In late February 1665, Maria de Macedo found herself before the Lisbon tribunal of the Holy Office of the Inquisition, accused of falsely claiming to be a [End Page 817] visionary. In response to the judges’ questions, she confirmed that since childhood, she had experienced visions of mysterious “enchanted Moors” from a “Hidden Isle” (p. 116). The strange visitors brought her to the island, where she encountered figures such as the prophets Elijah and Enoch, St. John the Evangelist, and King Arthur. She also met Sebastian, Portugal’s legendary king who had been lost in battle in Morocco in 1578 and whose supporters, known as sebastianistas, awaited his imminent return to restore Portugal to greatness. Sebastian’s arrival in Lisbon, said Macedo, would be marked by “revolutions and punishments” (p. 68) and sunshine at night. He would bring “different laws, of which there will only be five, written by his hand and confirmed by Our Lord Jesus Christ” and would “reform the World, conquer the Moors and Turks, convert the heretics, put everything right, and, being the Hidden One, would go to the Holy House [of Jerusalem]” (pp. 68–69, 127). Sebastian would rule until his death at age 120, after which his son would rule until the coming of the Last Judgment.

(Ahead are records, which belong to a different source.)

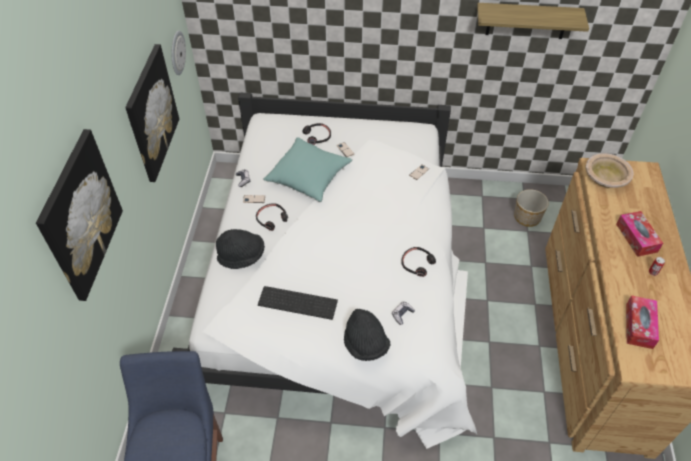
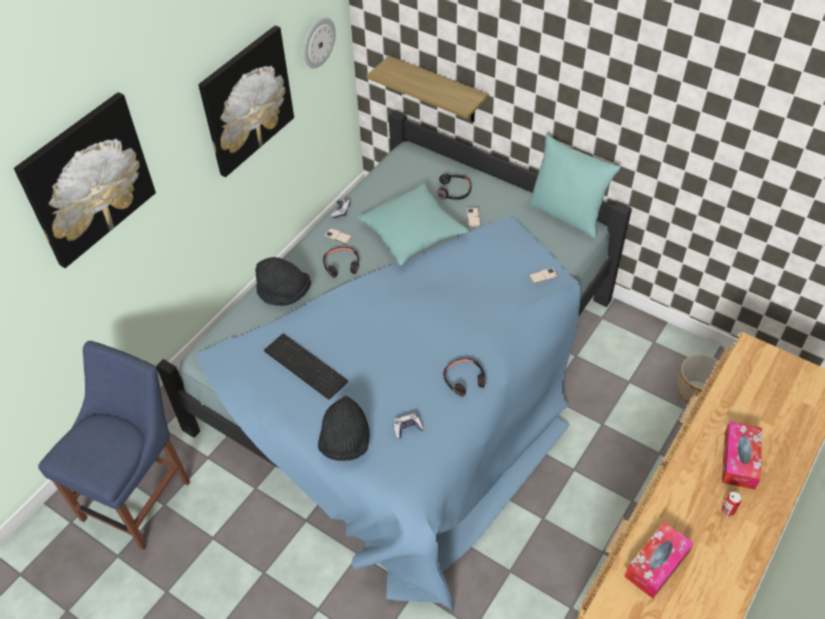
camera: 30 degrees right, 0 degrees up
(340, 284) = (411, 376): white bed -> blue bed
(405, 126) = (566, 215): none -> turquoise pillow
(527, 21) = (739, 127): shelf -> shelf (437, 90)
(606, 176) = (758, 368): beige bowl -> none

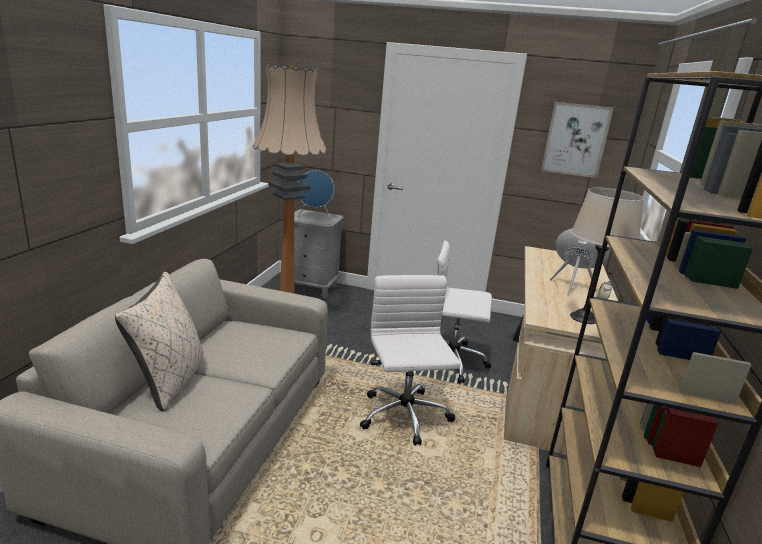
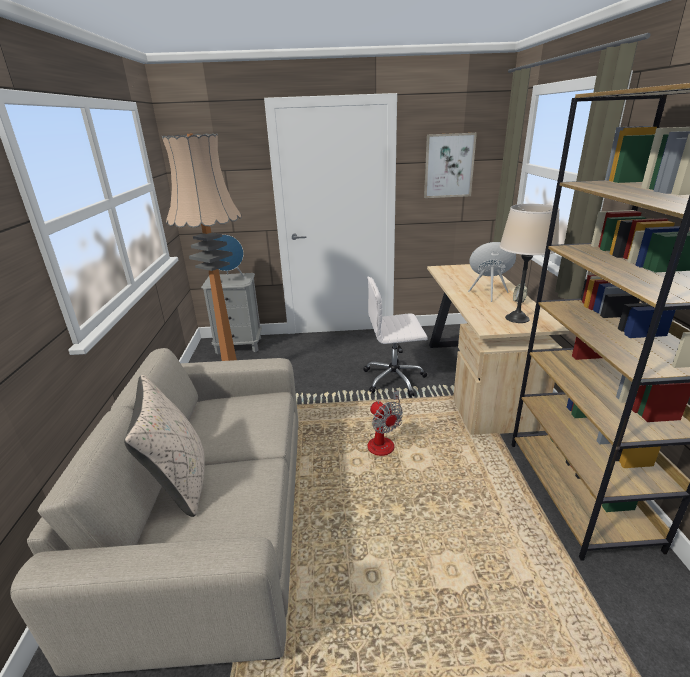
camera: 15 degrees left, 5 degrees up
(404, 417) = (384, 440): white office chair -> fan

In Judging Maria de Macedo, Bryan Givens explores Macedo’s visions within their social, political, and intellectual contexts and examines the proceedings against her. He takes a microhistorical approach, unpacking the ideas embedded in her visionary experiences, tracing their roots, and comparing her cultural values to those of the inquisitors who judged her. He devotes special attention to a manuscript pamphlet of her visions that Macedo dictated to her husband. This unusual source, included in the trial record but created some fifteen years before her arrest, allows unusually direct access to Macedo’s voice, unmediated by inquisitorial personnel. The translated pamphlet text appears in full within the text; a transcription of the Portuguese original is included in an index. Givens’s reading of Macedo’s ideas as expressed in the pamphlet and in her interrogation is careful and sensitive. Using small details as a means to opening up the cultural strands within her visions, he examines Macedo’s folkloric and millenarian sources. Overall, his analysis is convincing, although there are places where a more expanded discussion of Macedo’s cultural context could have lent greater nuance. The interventions of Macedo’s husband in the redaction of the pamphlet and his defensive rhetorical strategies also deserve examination.

For the most part, Givens avoids a simplistic division between “popular” and “elite” religious belief and practice, preferring to speak of “cultural recycling” (p. 185)—the circulation, appropriation, and transformation of ideas among elites and non-elites. He sees Macedo as a member of the “middling sorts” (p. 3), receptive to cultural influences from above and below. Her judges, however, ascribed very different values to the ideas she cherished. Macedo was convicted not for the sebastianista content of her visions, but for falsely claiming to have had visions at all. Her visions seem to have curiously little overt political content. Instead, Givens’s analysis grounds Macedo’s visionary experience in her deep personal piety and her identity as a Catholic Christian. Perhaps the most interesting aspect of the case of Maria de Macedo [End Page 818] is not her unusual visions but the very typicality of the views and values to which she adhered. This book will be of interest not just to readers interested in Sebastianism and millenarianism as well as in the workings of the various early-modern Inquisitions but also to those interested in the devotional life of the laity in the changing climate of Counter-Reformation Catholicism.